__Given data__:
☆ ☆ ☆

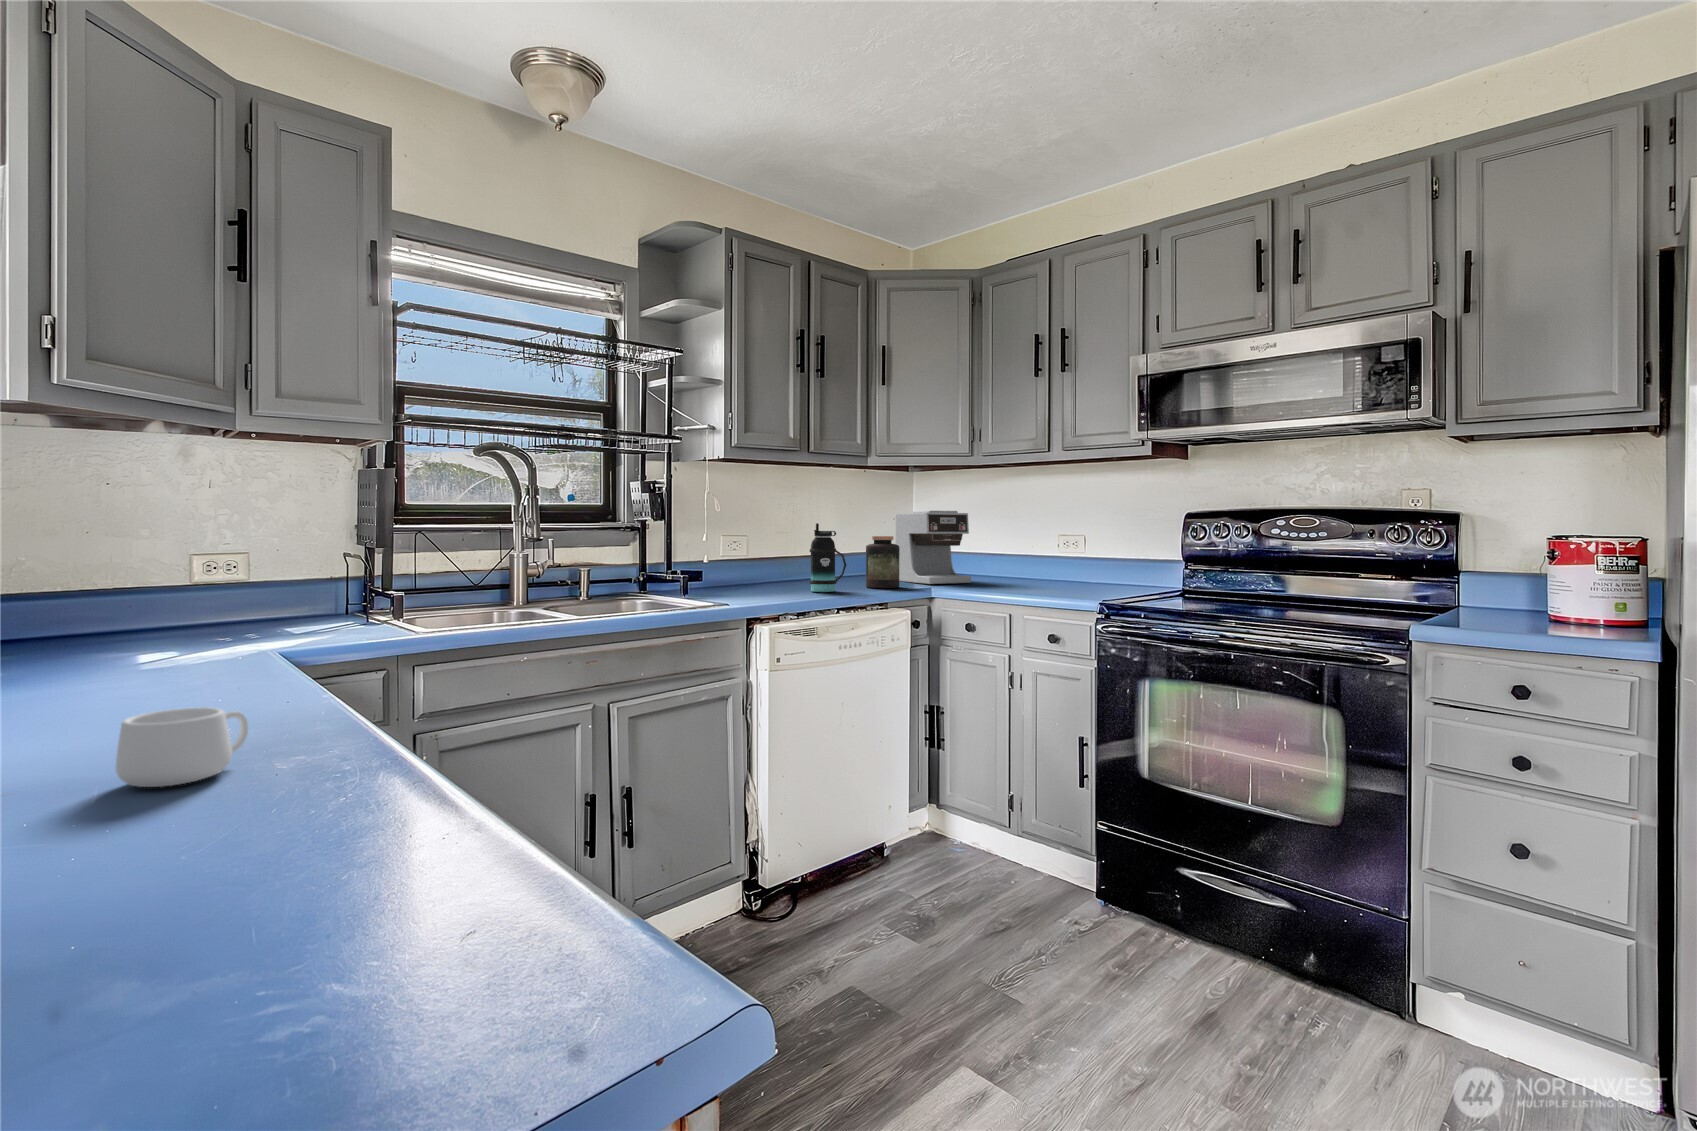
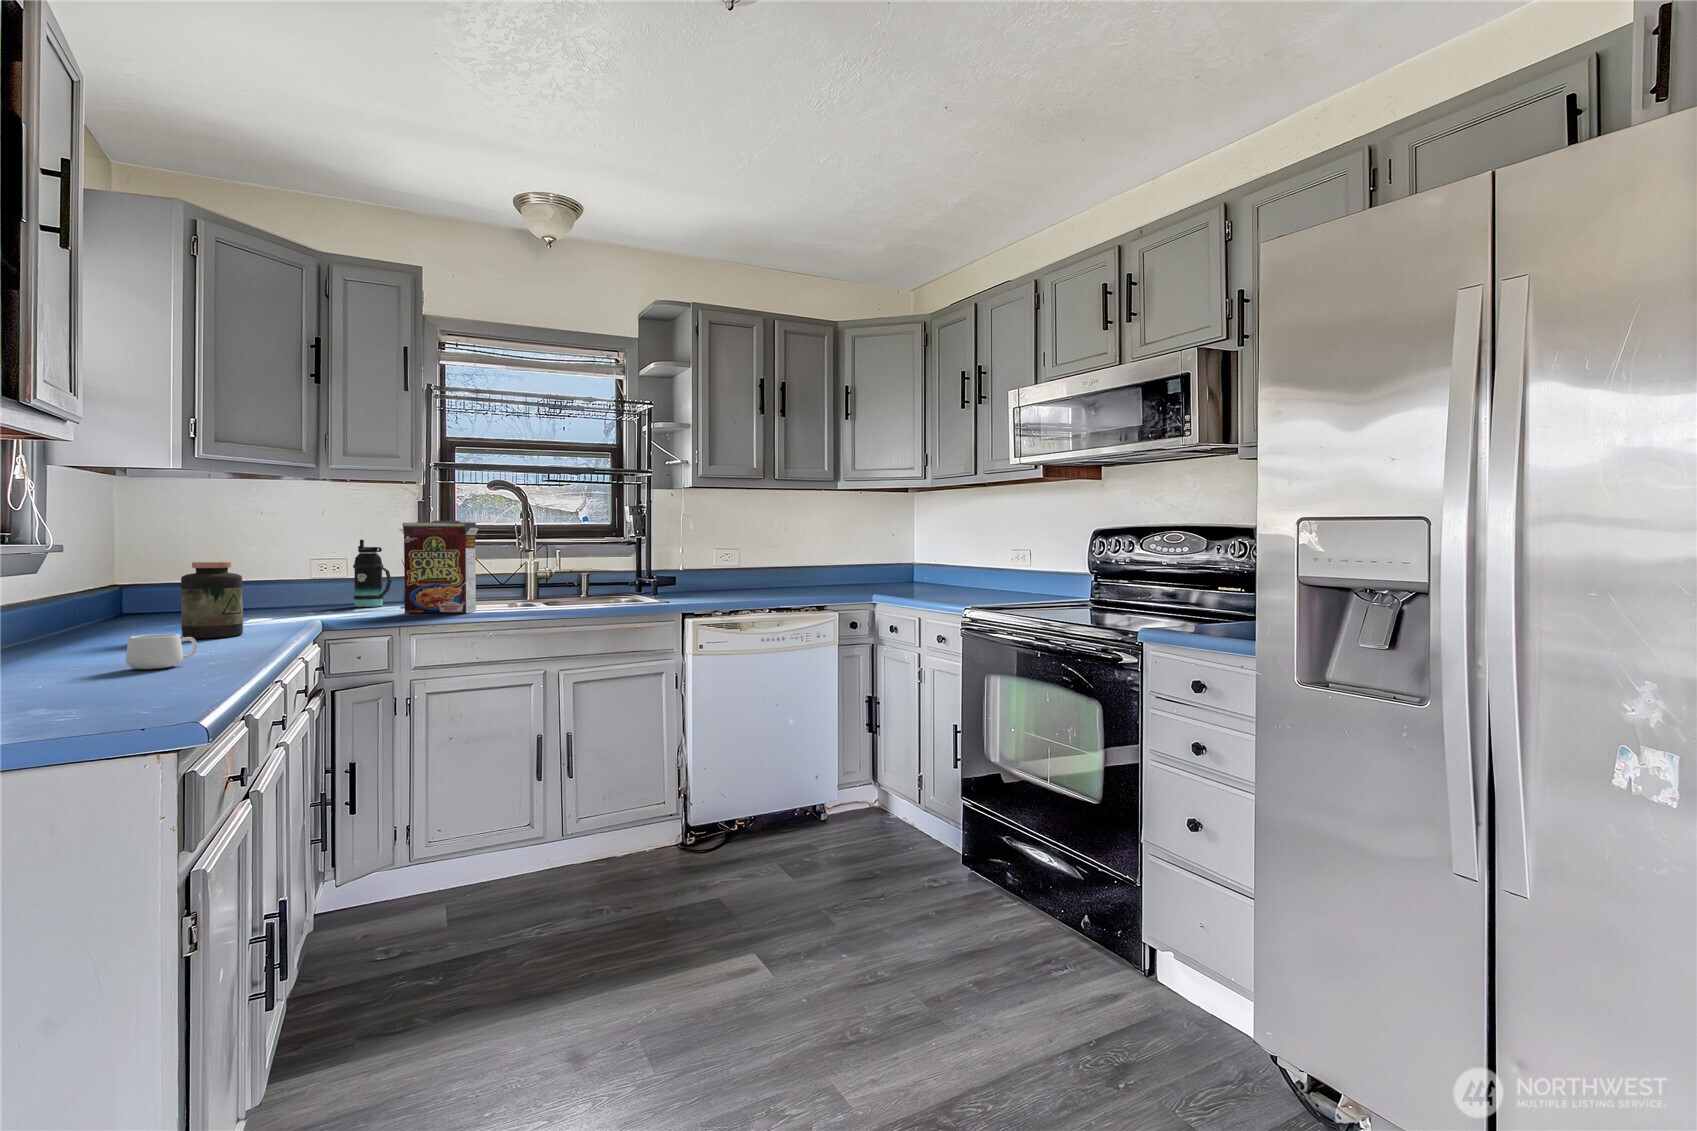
cereal box: none [385,497,502,632] -> present [399,521,478,613]
coffee maker: present [896,511,971,584] -> none [872,526,928,590]
bottle: present [810,523,846,592] -> present [353,540,392,607]
jar: present [866,536,900,588] -> present [181,562,243,638]

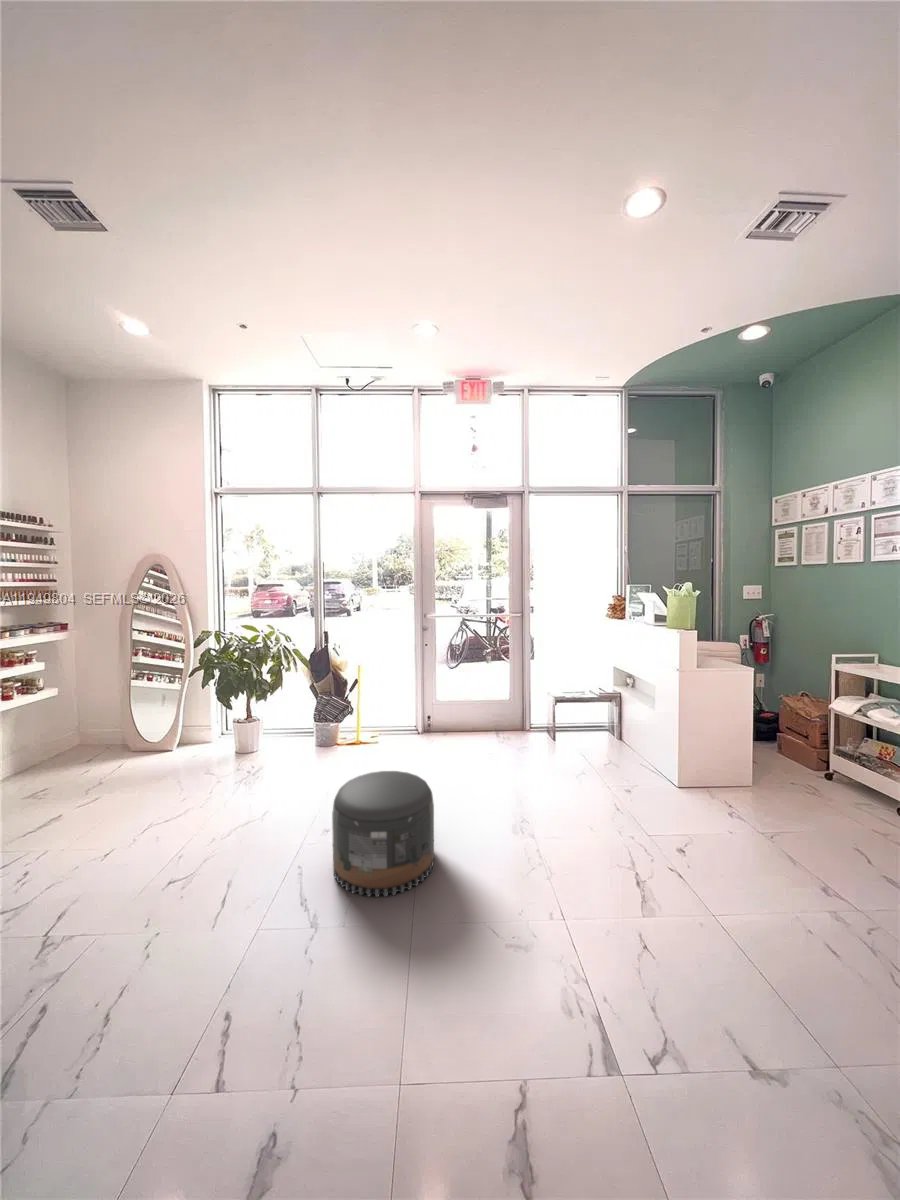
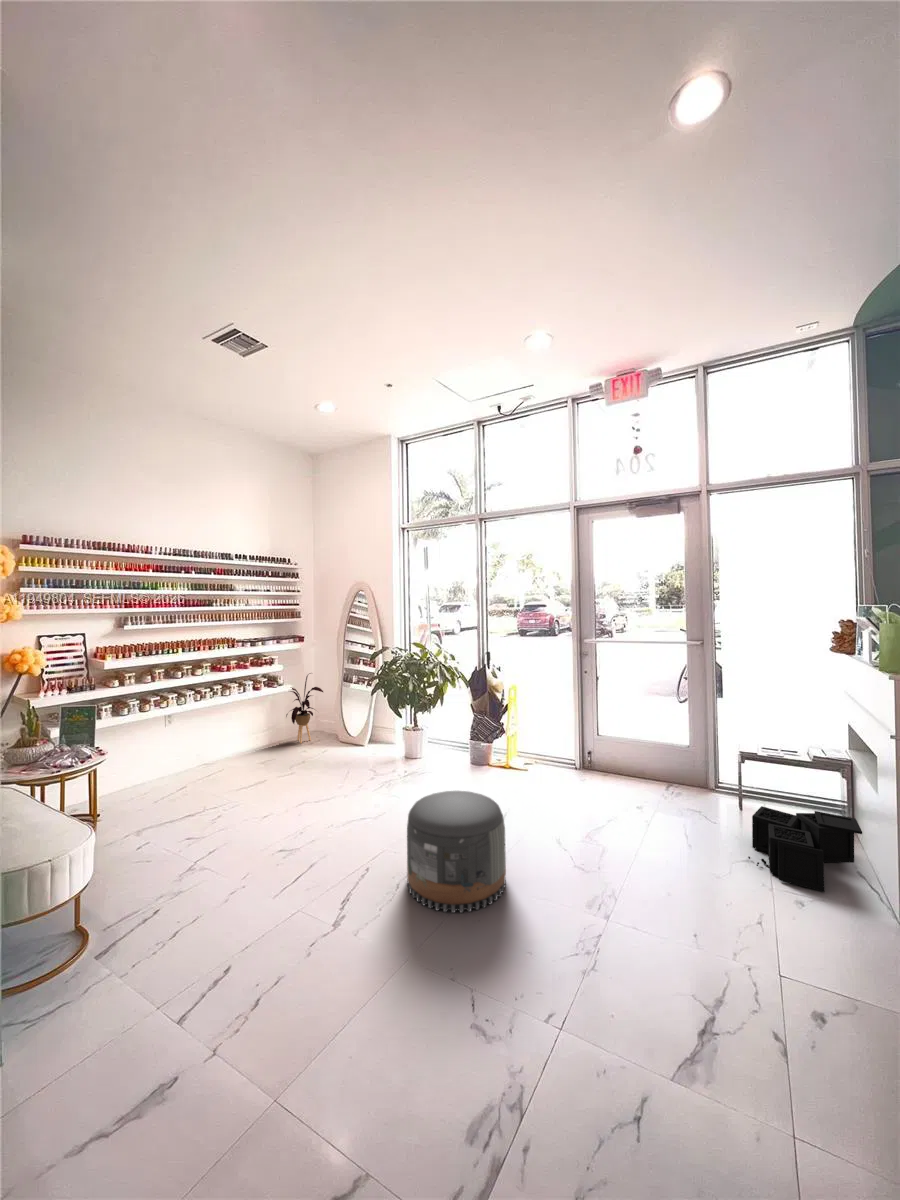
house plant: none [37,670,111,763] -> present [286,675,323,743]
storage bin: none [577,733,640,787] -> present [748,806,862,892]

☆ ☆ ☆

__Task requirements__: With the pictures removed, output the listing above exactly.

__Exercise result__:
cereal box: none [385,497,502,632] -> present [399,521,478,613]
coffee maker: present [896,511,971,584] -> none [872,526,928,590]
bottle: present [810,523,846,592] -> present [353,540,392,607]
jar: present [866,536,900,588] -> present [181,562,243,638]

house plant: none [37,670,111,763] -> present [286,675,323,743]
storage bin: none [577,733,640,787] -> present [748,806,862,892]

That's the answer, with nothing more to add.